*Source extract*
········

Today we’re going to talk about the best way to learn to sing better. What is the best
singing exercise that you can do to improve your voice. And of course, there’s many
fine exercises out there. But this is the one that I like the most because it accomplishes
so many things. To sing better, of course you have to learn
to fix the break in your voice. To learn to sing better for a lot of people, they have
to improve the tone of their voice. And for others, they have to improve their note accuracy.
This one exercise accomplishes all three if done correctly. What is the best singing exercise to me? Slides
or sirens. What’s a slide? Ahh… That’s why it’s called a slide. You slide through
all the notes. You don’t skip over notes. As what happens usually if you’re using
the piano. Especially if you’re trying to fix the vocal break. Then, I’ve had students
who are able to skip right over, between those two notes where the transition occurs so that
their is no effect. It does not fix the break. That’s when I really fell in love with slides.
The other thing that the slide teaches you is where the chest voice is and where the
head voice is. Because for a lot of people, that’s where the voice breaks, changes suddenly.
Ahhh… So, the proper way to do this exercise is
to fix the break. Ahhh… I’ll tell you my secret, how I fix the break. Well, other
than the mixed voice, which is not much of a secret because everyone actually has one.

········

Region annotation entries:
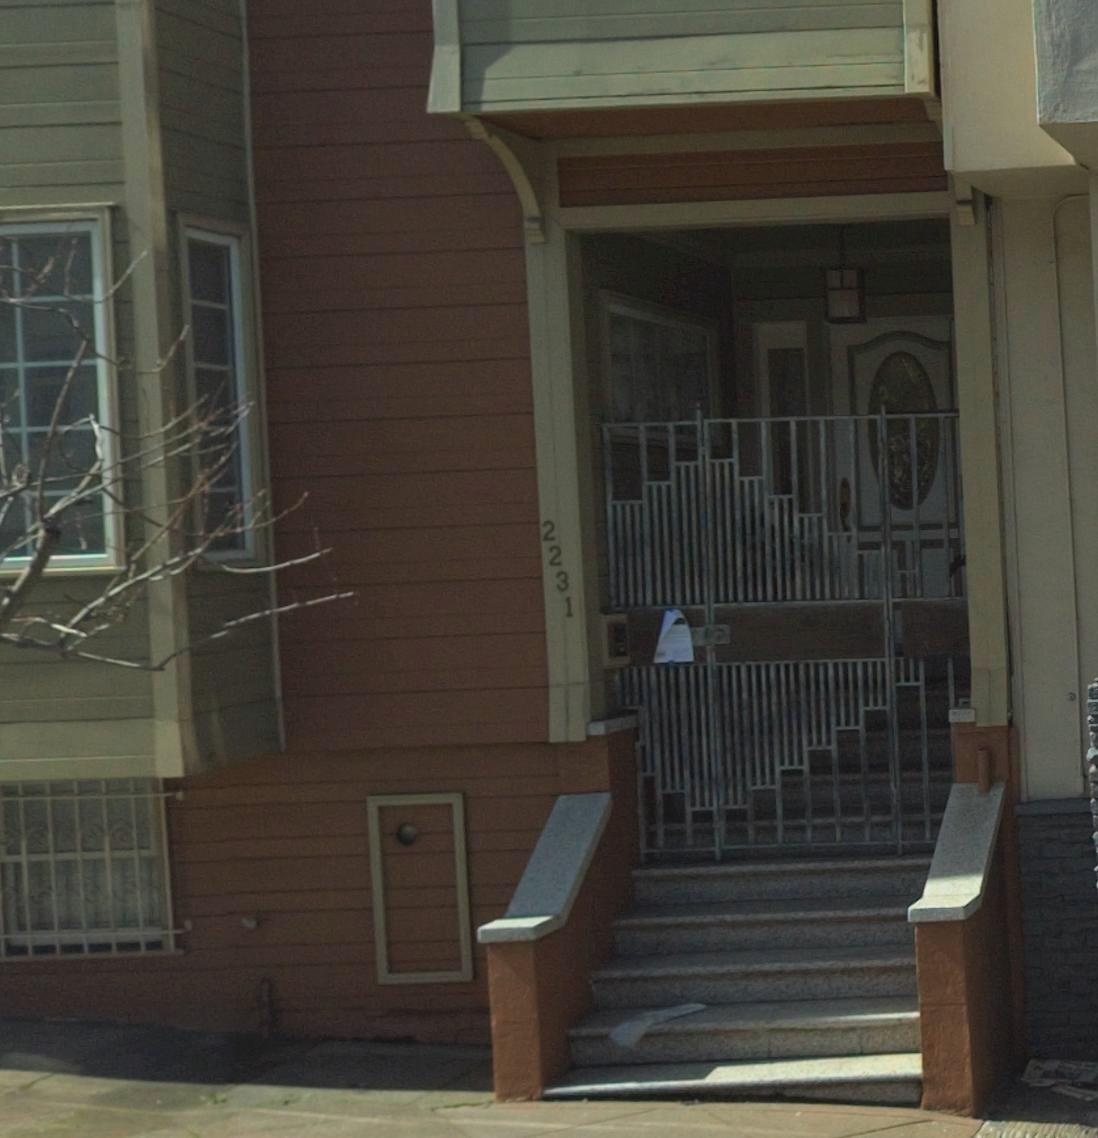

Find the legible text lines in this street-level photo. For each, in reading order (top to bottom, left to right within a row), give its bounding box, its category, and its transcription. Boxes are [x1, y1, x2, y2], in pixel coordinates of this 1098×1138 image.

[538, 519, 576, 618] StreetNumber: 2231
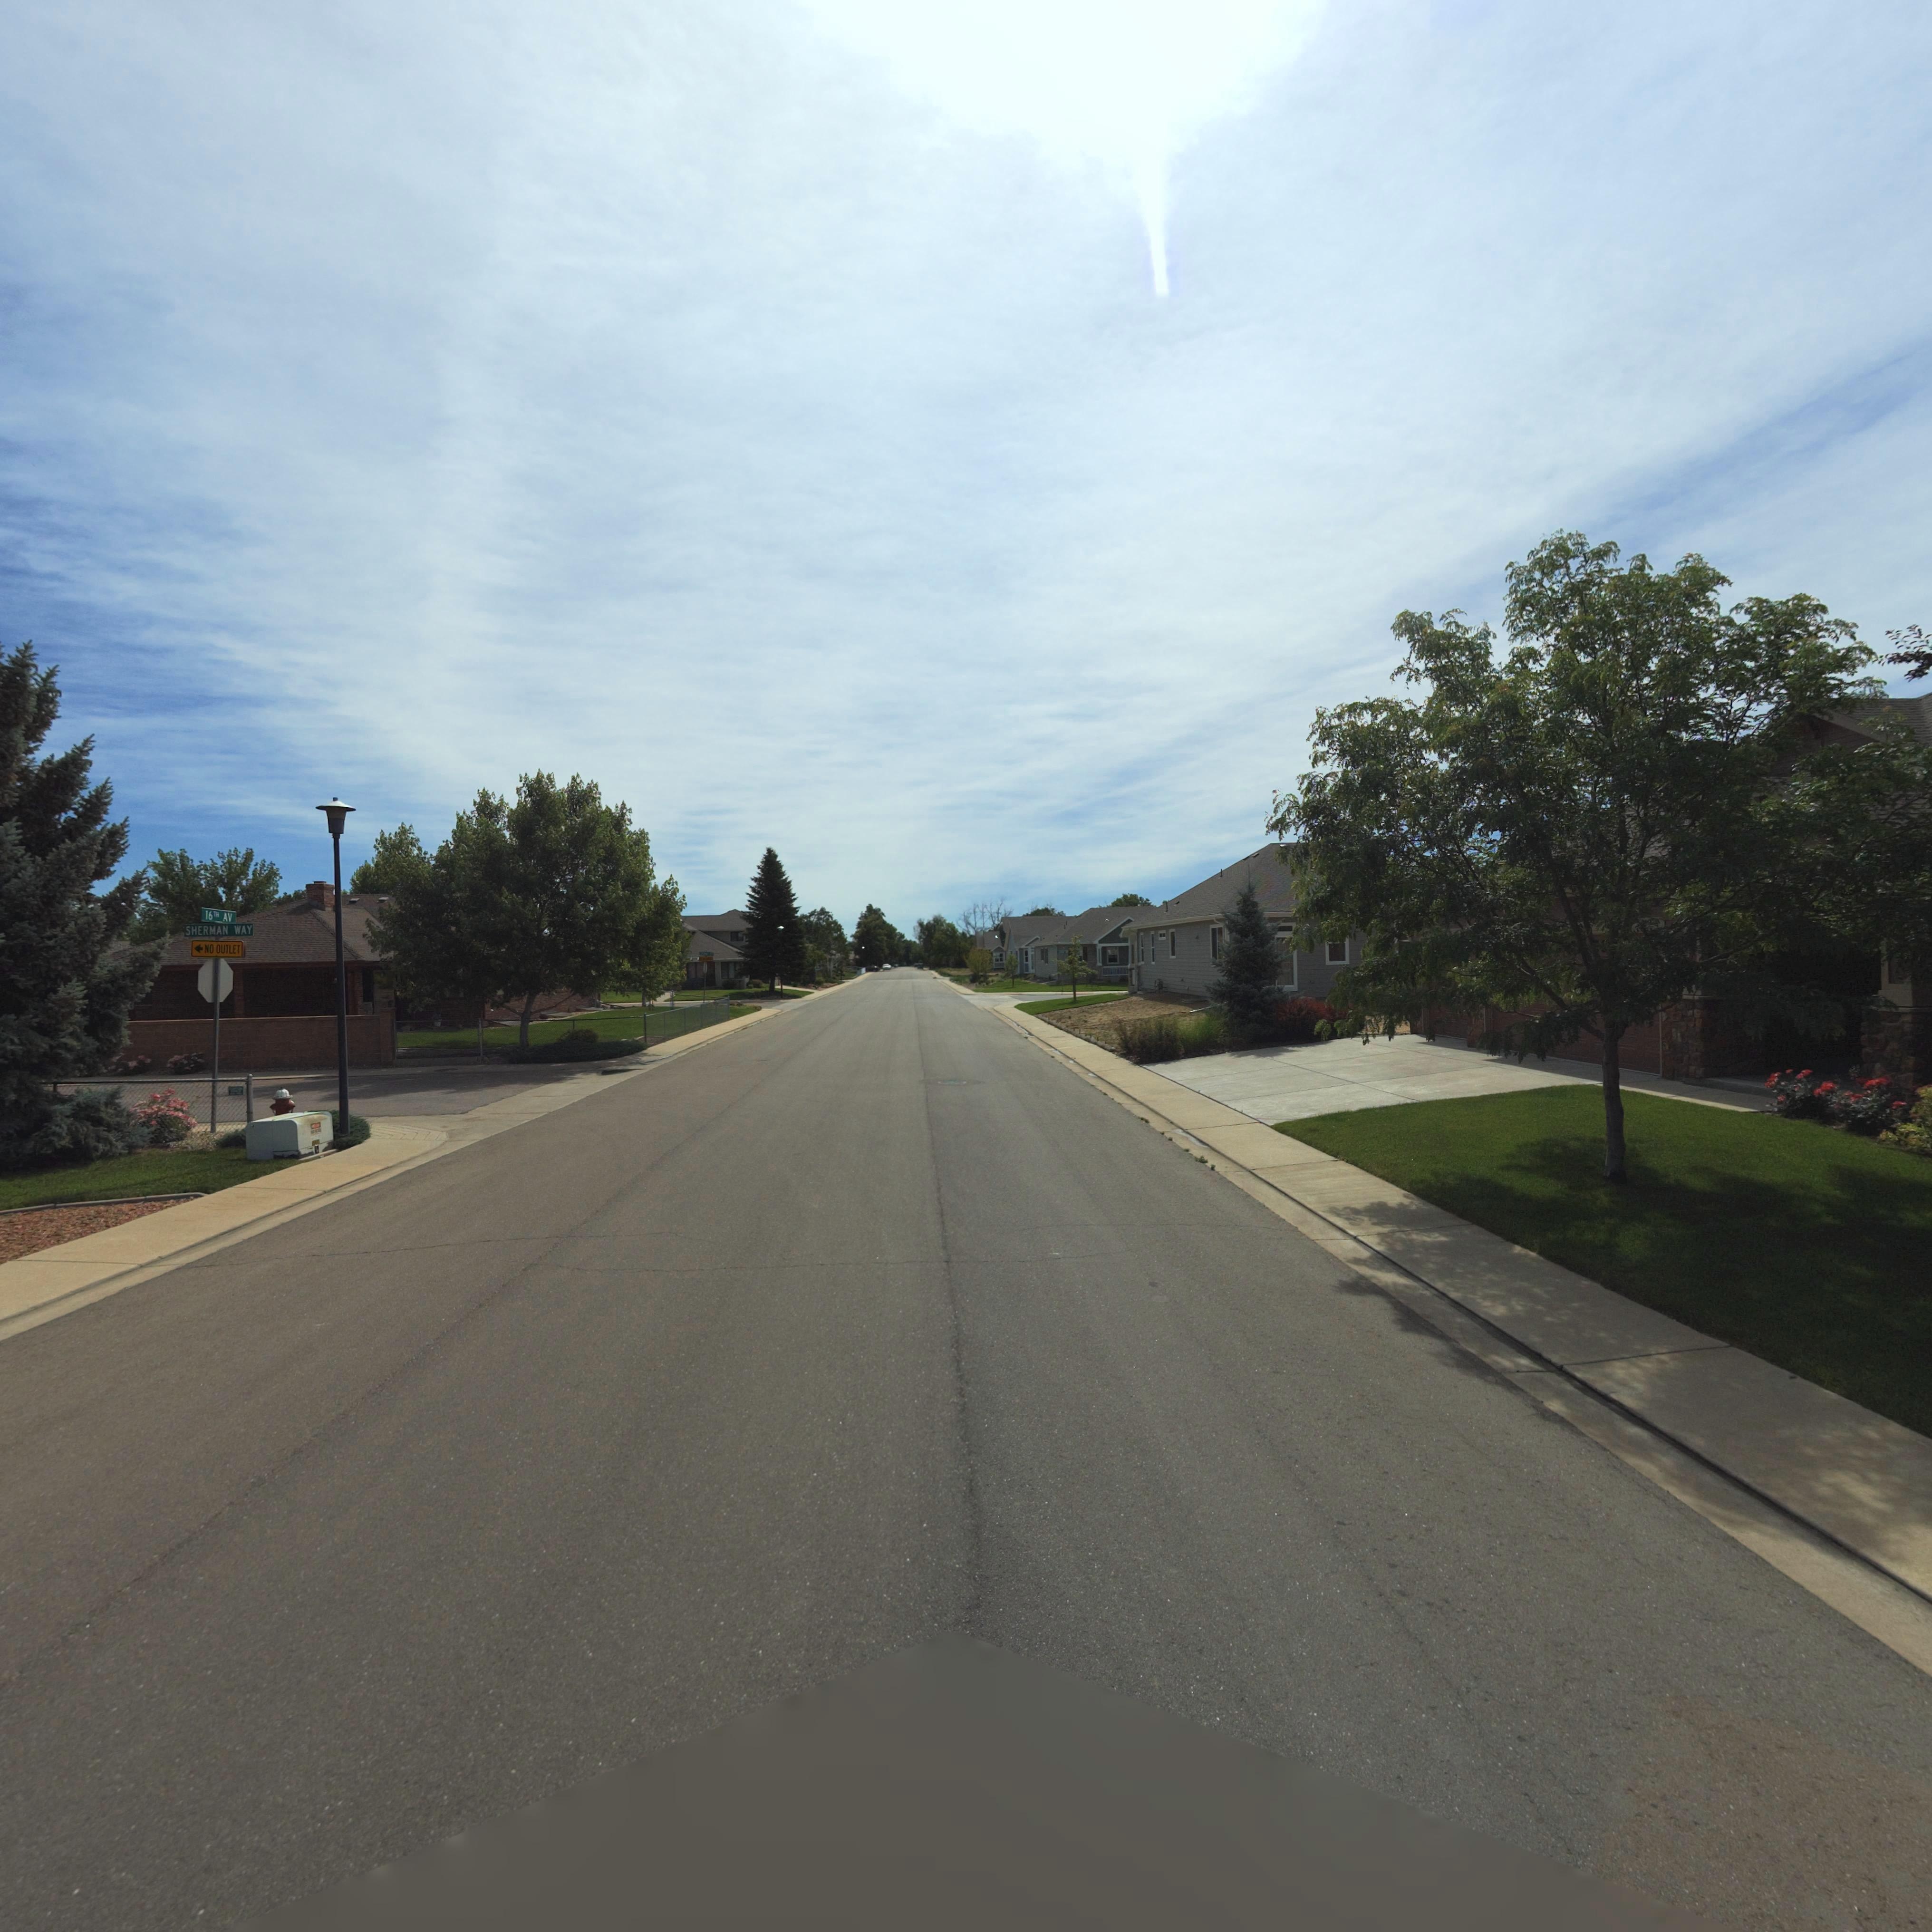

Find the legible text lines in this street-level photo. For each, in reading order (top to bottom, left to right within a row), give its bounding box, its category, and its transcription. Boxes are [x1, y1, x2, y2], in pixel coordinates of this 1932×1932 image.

[205, 909, 233, 923] StreetName: 16TH AV
[185, 925, 252, 936] StreetName: SHERMAN WAY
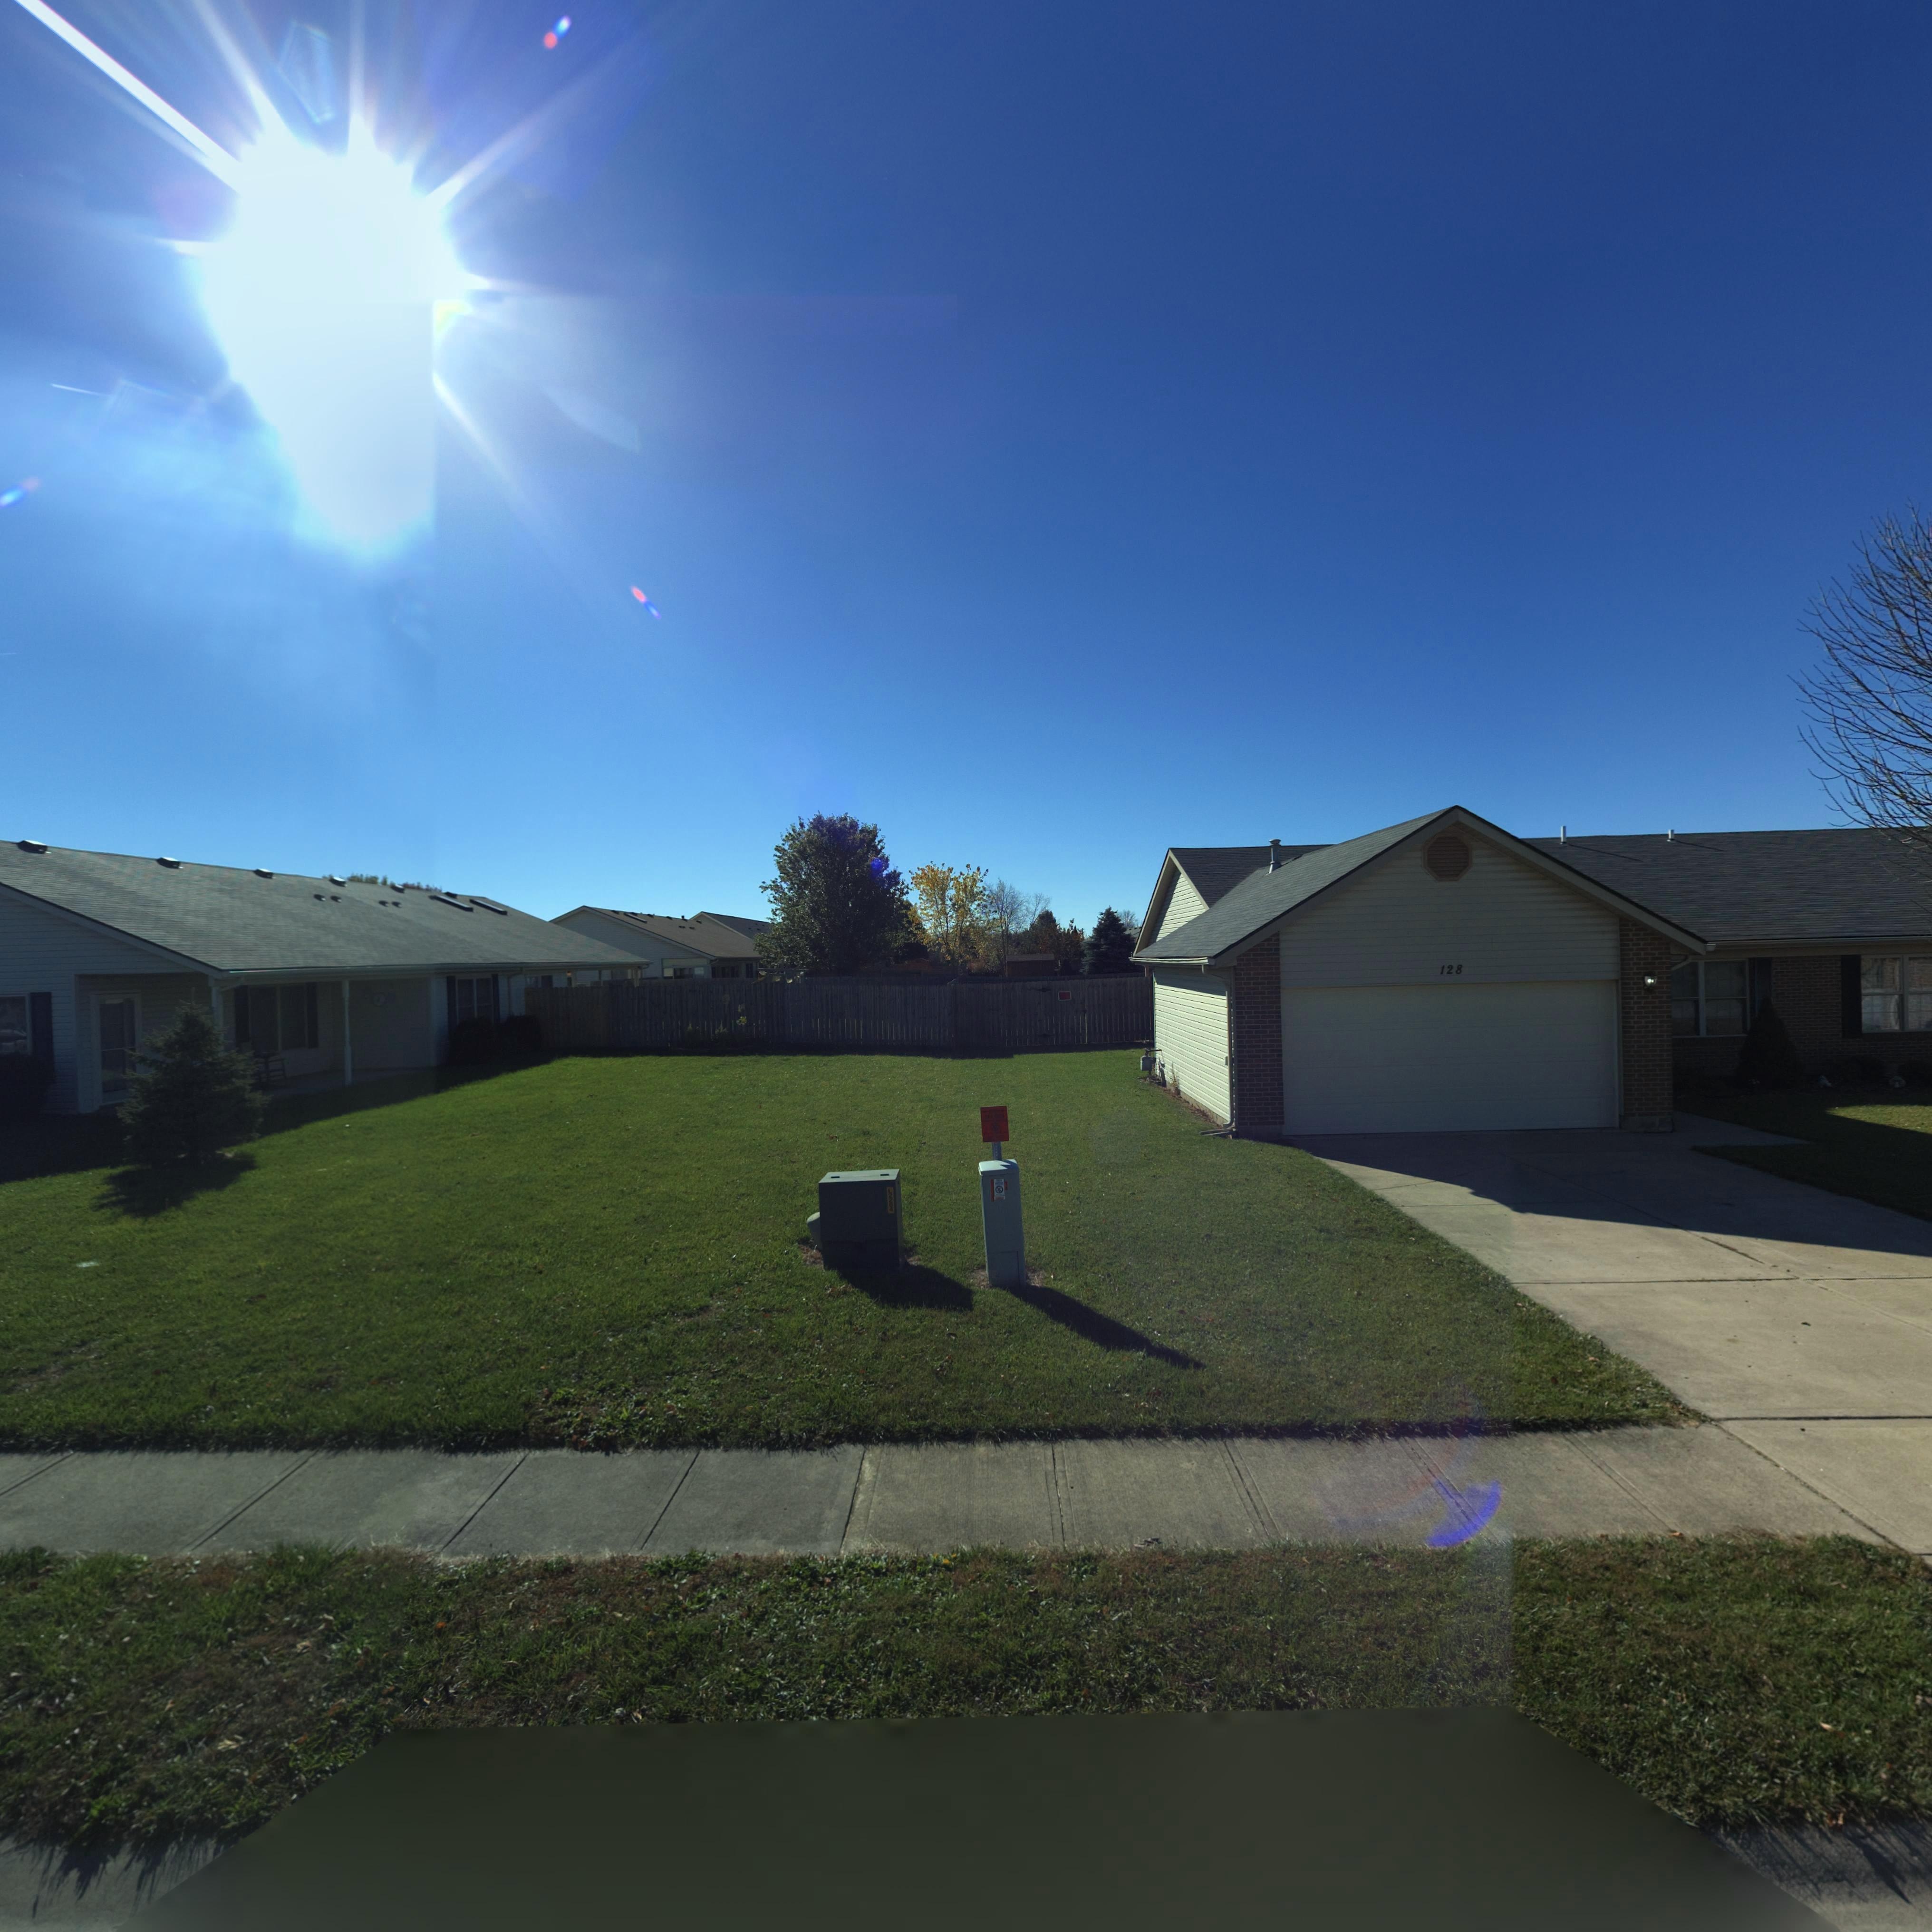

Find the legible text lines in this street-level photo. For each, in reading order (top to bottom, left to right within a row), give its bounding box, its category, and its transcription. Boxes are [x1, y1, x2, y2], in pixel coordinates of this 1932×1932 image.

[1439, 964, 1463, 975] StreetNumber: 128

········

*Direction 1*
Answer these questions using the singing transcript:
(a) What does the speaker name as the best singing exercise?
(b) What three things does the speaker say people may need to work on to sing better?
(c) Which two parts of the voice does the slide teach you to locate?
*Direction 2*
From the singing transcript, output the part that opens with the words containing "The other thing" and closes with "breaks, changes suddenly.".

*Expected answer 1*
(a) Slides, or sirens.
(b) Fixing the break in the voice, improving the tone of the voice, and improving note accuracy.
(c) The chest voice and the head voice.

*Expected answer 2*
The other thing that the slide teaches you is where the chest voice is and where the
head voice is. Because for a lot of people, that’s where the voice breaks, changes suddenly.